Resignation shows how far Starmer has pushed away the left

By Sam Coates, deputy political editor

Andy McDonald was one of those figures from the left of the party who was close to Jeremy Corbyn, but nonetheless made it into Keir Starmer’s shadow cabinet.

I am told he quit without speaking to Keir Starmer.

The particular reason he has decided to stand down now is that in the last 24 hours he says was asked by the Sir Keir’s office to go into a meeting to argue against a national minimum wage of £15 per hour and higher sick pay. He says he simply could not do that.

Sir Keir’s office have yet to comment on that claim.

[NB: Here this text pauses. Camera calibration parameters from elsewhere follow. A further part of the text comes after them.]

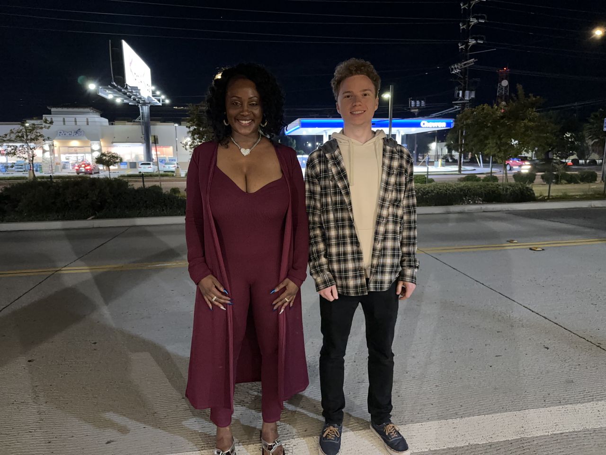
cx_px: 303
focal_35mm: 24
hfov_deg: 71.6
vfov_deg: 56.8
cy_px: 228
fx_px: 420
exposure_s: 1/30
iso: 1600
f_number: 1.78
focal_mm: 6.86
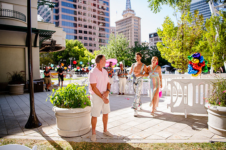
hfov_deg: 72.7
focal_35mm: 24
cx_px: 113
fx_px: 153
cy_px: 75
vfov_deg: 52.2
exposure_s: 1/800
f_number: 2.8
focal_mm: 24
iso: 200
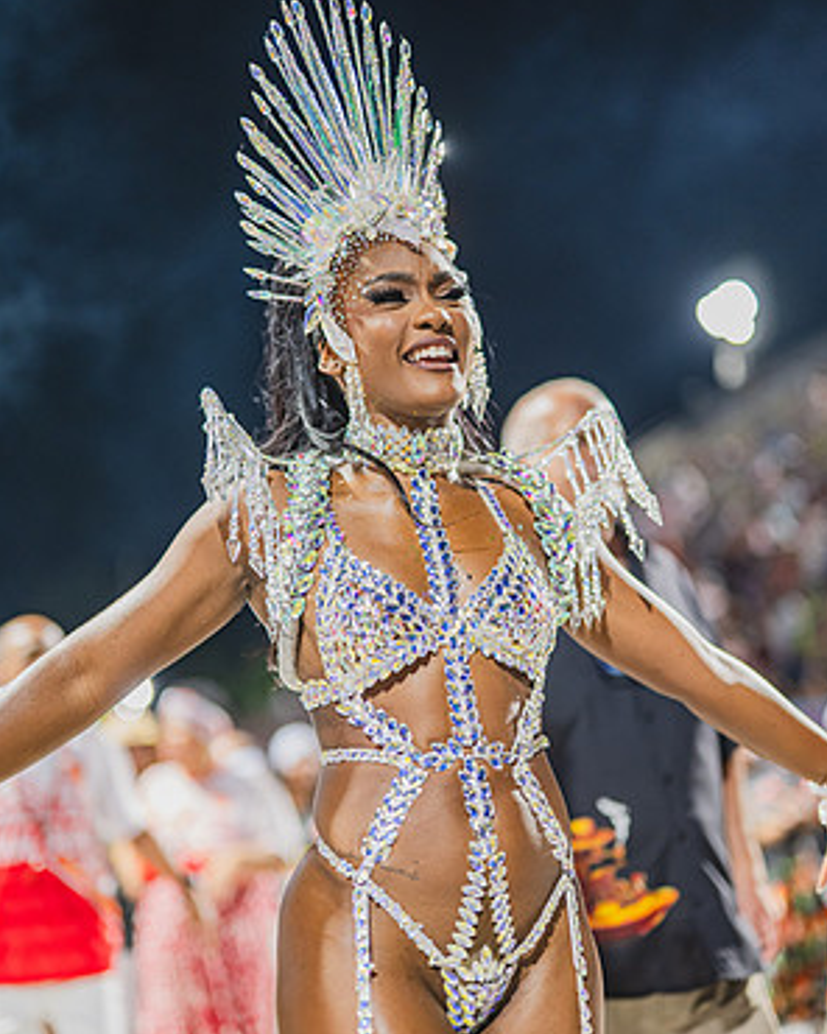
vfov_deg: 33.0
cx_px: 414
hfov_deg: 26.7
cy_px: 548
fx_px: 1744
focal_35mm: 57
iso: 1600
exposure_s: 1/1000
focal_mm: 50
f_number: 1.3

The resignation comes at a time when the left of the Labour party is feeling under attack. Sir Keir pushed through rule changes at the weekend which were designed to essentially stop the left causing trouble in the future – such as reducing the rights of constituencies to recall MPs and making it much harder for a left wing candidate to get on the ballot of future leadership contests.

Many on the left feel the Labour leader’s office have been trying to put them into a corner, and there is a lot of unhappiness about being marginalised – given many votes from the left went to Sir Keir in the last leadership election.

Mr McDonald in his resignation letter refers to a series of broken promises. So while the specific reason he chose this moment may have been the issue of a £15 minimum wage, his decision reflects a much wider division.

Labour’s former shadow chancellor John McDonnell, another ally of Mr Corbyn, paid tribute to Mr McDonald’s “terrific” record as a shadow minister.

“He has resigned on a point of principle that workers should have decent pay,” Mr McDonnell posted on Twitter.

Fellow left-wing Labour MP Jon Trickett, who had been the party’s national campaign coordinator under Mr Corbyn’s leadership, tweeted: “We need more working class MPs not fewer.

“There is now a chasm between the Labour Party and the communities we want to represent. It must change.”

Left-wing group Momentum, which grew out of Mr Corbyn’s two successful leadership election campaigns, claimed Mr McDonald’s resignation showed how Sir Keir was “out of touch” with working people.

“Labour has to be the party of working people not bosses,”said Mish Rahman, a member of Labour’s ruling National Executive Committee and Momentum’s National Coordinating Group.

“During the leadership election, it seemed like Starmer understood this – but this resignation proves he does not.”

“By asking a shadow minister to argue against a higher minimum wage and decent sick pay he has demonstrated just how put of touch he is with working people.”

Conservative Party co-chair Oliver Dowden said: “Labour are divided and fighting among themselves. Now they are even resigning during their own party conference!

“Labour’s conference gets more chaotic by the minute. How can people trust them to run the country?”